After a period of relative inactivity following his hybrid advisory’s vendor switch to Cetera Financial Group from LPL Financial earlier this year, Ron Carson, one of the industry's most prominent executives, is promising renewed aggressiveness in the RIA marketplace.
Acquiring firms tops Carson's to-do list.
QuoteUltimately, Carson hopes to be a national RIA and one of the 10 to 15 independent "super-firms" that he believes will dominate the industry within the next decade.
To date, Carson Institutional Alliance has only acquired three firms with combined assets of less than $500 million. But armed with capital from private equity firm Long Ridge Equity Partners, Carson says he expects to have several billion dollars available to buy more — and larger — RIAs beginning this fall.

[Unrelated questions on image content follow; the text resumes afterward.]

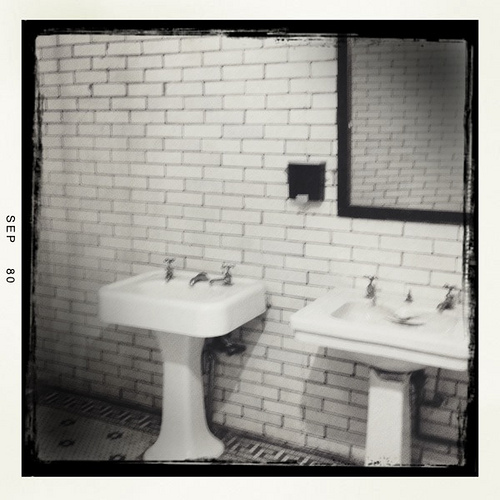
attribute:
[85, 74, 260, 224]
brick — white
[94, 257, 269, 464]
sink — white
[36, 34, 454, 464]
brick — white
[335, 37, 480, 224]
mirror — bathroom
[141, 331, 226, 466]
pedestal — white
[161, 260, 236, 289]
fawcets — chrome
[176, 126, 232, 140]
brick — white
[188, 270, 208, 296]
faucet — silver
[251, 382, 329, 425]
brick — white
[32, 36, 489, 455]
brick — white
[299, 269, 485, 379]
sink — wide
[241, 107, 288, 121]
brick — white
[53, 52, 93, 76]
brick — white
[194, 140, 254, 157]
brick — white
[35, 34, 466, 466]
photo — old, black, white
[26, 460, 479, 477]
border — black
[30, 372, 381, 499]
border — abstract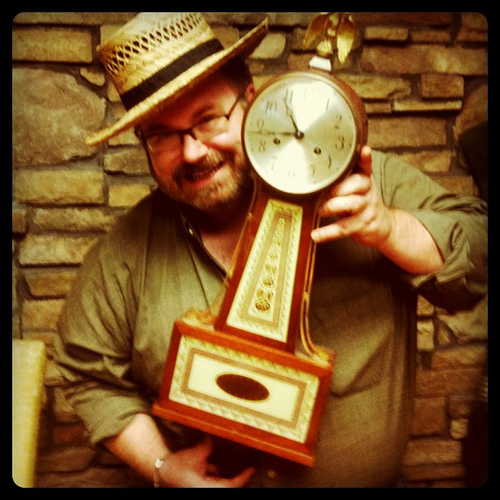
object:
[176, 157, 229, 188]
mouth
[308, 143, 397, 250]
hand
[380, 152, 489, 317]
arm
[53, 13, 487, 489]
person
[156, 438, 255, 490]
hand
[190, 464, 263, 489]
finger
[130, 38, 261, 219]
head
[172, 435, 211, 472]
finger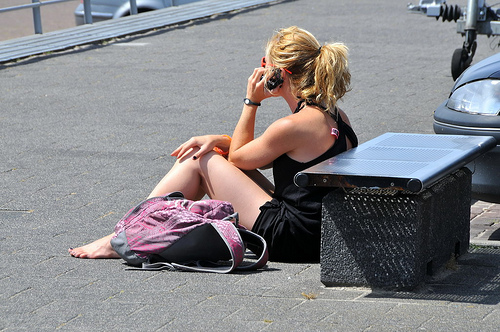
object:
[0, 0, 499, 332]
tile walkway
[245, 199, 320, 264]
shorts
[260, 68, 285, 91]
cell phone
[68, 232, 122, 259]
foot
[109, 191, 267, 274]
backpack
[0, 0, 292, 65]
bench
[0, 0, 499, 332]
ground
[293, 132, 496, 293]
bench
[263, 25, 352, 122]
hair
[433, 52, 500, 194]
car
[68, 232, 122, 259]
feet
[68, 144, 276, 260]
leg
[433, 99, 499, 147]
bumper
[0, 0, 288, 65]
guard rail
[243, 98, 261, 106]
bracelet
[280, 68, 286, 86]
ear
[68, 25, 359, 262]
woman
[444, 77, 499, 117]
headlight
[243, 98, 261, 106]
wristwatch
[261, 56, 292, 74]
sunglasses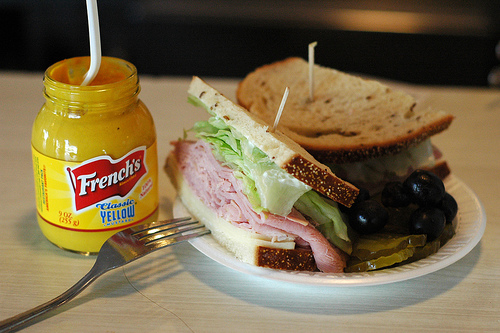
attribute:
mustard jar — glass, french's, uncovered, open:
[29, 50, 167, 259]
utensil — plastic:
[83, 0, 103, 83]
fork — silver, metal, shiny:
[0, 209, 215, 332]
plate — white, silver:
[167, 169, 490, 297]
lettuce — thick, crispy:
[191, 102, 353, 252]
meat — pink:
[169, 134, 344, 274]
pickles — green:
[346, 227, 443, 277]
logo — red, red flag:
[62, 143, 157, 214]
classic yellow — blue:
[96, 197, 141, 226]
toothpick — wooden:
[306, 38, 322, 108]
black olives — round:
[344, 166, 461, 243]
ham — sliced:
[166, 131, 342, 271]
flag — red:
[62, 140, 156, 219]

"We will have plenty of financial resources to be an aggressive buyer," Carson says. "We expect to have a $250 million firm signed in January and plan to be very active in the M&A market next year." Carson declined to name the firm.
Ultimately, Carson hopes to be a national RIA and one of the 10 to 15 independent "super-firms" that he believes will dominate the industry within the next decade.
"These firms have to be the most trusted for financial advice," he says, "and we think Carson can be one of them."
Long Ridge bought a 29% stake in Carson's holding company, Carson Group, last year. Carson remains as CEO. The transaction was part of a major industry trend of private equity firms, including KKR, Stone Point Capital and Genstar Capital, investing heavily in the independent advisory space over the past two years.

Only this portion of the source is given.